Le manque d’une gamme complète de fabrication, depuis les règles de conception (DfAM), en passant par la répétabilité du procédé de fabrication et la chaîne numérique jusqu’aux contrôles des pièces limite aujourd’hui le développement de ces nouvelles solutions dans le cadre d’une approche Industrie 4.0.
Un dernier point est le relatif manque de maturité des machines en termes de fiabilité, qui génère un besoin systématique de contrôle qualité des pièces fabriquées (contrôle dimensionnel et qualité matière) en cours de production.
Que change l’impression 3D de matériaux dans la conception des avions de demain ? Quels sont les avantages ?
En tout premier lieu la réduction de la masse des pièces. Cette réduction de masse s’opère à 3 niveaux :
- La liberté de conception offerte par la FA permet la fabrication de formes optimisées en remplaçant des pièces en métal par du composite ou un assemblage de plusieurs pièces par une pièce unique.
- Le remplacement de pièces métal par des pièces polymères/composites.
- La diminution de matière gaspillée de par l’approche additive du procédé de fabrication qui offre des ratios « Buy2Fly » inégalés.
Ensuite, l’impression 3D permet de réduire les coûts, en particulier pour les pièces de petites et moyennes séries dont la structure de coût est actuellement largement impactée par les outillages. La réduction de temps de cycle (par exemple en passant à une fabrication directe sans outillage) et un apport de flexibilité dans les chaînes d’approvisionnement (avec une production à la demande) constituent quant à eux des avantages certains pour les industriels.
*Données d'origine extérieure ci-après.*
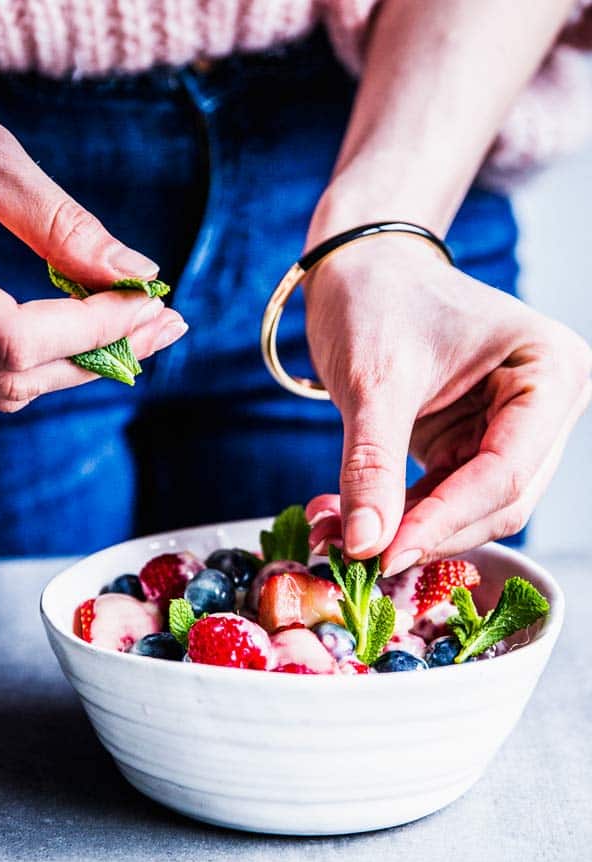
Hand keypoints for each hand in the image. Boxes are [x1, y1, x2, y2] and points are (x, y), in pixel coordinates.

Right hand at [0, 119, 186, 411]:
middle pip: (21, 378)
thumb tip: (136, 271)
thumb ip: (53, 220)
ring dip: (81, 362)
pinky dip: (47, 358)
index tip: (155, 302)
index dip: (95, 328)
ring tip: (142, 332)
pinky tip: (86, 334)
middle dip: (105, 353)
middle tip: (169, 327)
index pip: (22, 342)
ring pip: (9, 384)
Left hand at [303, 235, 590, 574]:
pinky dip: (409, 515)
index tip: (384, 554)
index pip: (506, 471)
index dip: (445, 521)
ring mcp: (516, 426)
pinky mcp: (477, 441)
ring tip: (349, 538)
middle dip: (431, 532)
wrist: (361, 267)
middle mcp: (547, 402)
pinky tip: (363, 521)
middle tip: (363, 556)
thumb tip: (364, 546)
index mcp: (549, 370)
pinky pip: (450, 496)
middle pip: (501, 499)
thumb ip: (372, 466)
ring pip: (476, 508)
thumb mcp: (375, 380)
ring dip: (417, 531)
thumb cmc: (377, 298)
La liberté de conception et l’aspect sans outillage du procédé permet également La personnalisation/customisation de pièces sans limite ainsi que l’ajout de fonctionnalités.
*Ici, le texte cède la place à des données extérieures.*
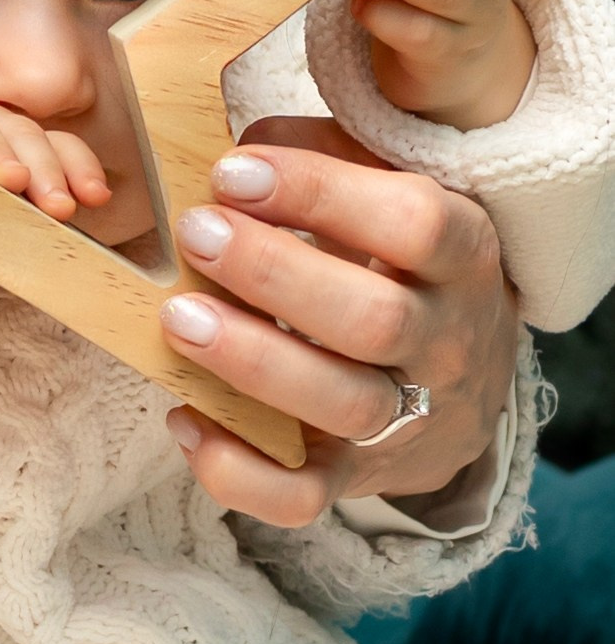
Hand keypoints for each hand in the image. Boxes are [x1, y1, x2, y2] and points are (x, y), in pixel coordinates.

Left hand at [160, 118, 518, 526]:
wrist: (466, 368)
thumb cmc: (398, 251)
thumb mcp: (386, 184)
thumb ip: (320, 151)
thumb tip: (243, 147)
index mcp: (462, 253)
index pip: (412, 222)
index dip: (320, 194)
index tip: (234, 172)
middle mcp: (447, 341)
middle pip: (374, 321)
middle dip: (274, 275)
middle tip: (196, 232)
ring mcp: (407, 418)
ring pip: (342, 407)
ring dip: (252, 362)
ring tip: (177, 317)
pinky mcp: (357, 477)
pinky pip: (302, 497)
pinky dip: (238, 472)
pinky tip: (184, 418)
Enfin, plus spécifiquement au niveau des matériaux composites, la possibilité d’optimiser la performance de la pièce en jouant sur l’orientation des fibres pour les matériaux chargés, contrôlée par les stratégies de déposition utilisées, offre aux industriels des possibilités nouvelles sur la conception des produits.
Quels sont les matériaux principaux utilisés en fabrication additive en aéronautique aujourd’hui ?
En termes de matériaux polymère et composites, les matériaux suivant répondent tous aux contraintes de tenue au feu et sont régulièrement sollicités par la fabrication additive en aéronautique :
- l’Ultem 9085 qui offre une excellente résistance à la chaleur et aux produits chimiques en plus d’être tolérant au feu, à la fumée et à la toxicité et a finalement bénéficié d’une campagne de qualification avec le NCAMP.
- Certains polyamides comme le PA2241FR en lit de poudre (polyamide 12 économique, ignifuge et à haut taux de recyclage) ou l’utilisation de plus en plus fréquentes de matériaux de la famille des PAEK comme le PEEK ou PEKK, connus pour leur faible inflammabilité et leur excellente résistance mécanique, chimique et à l’usure.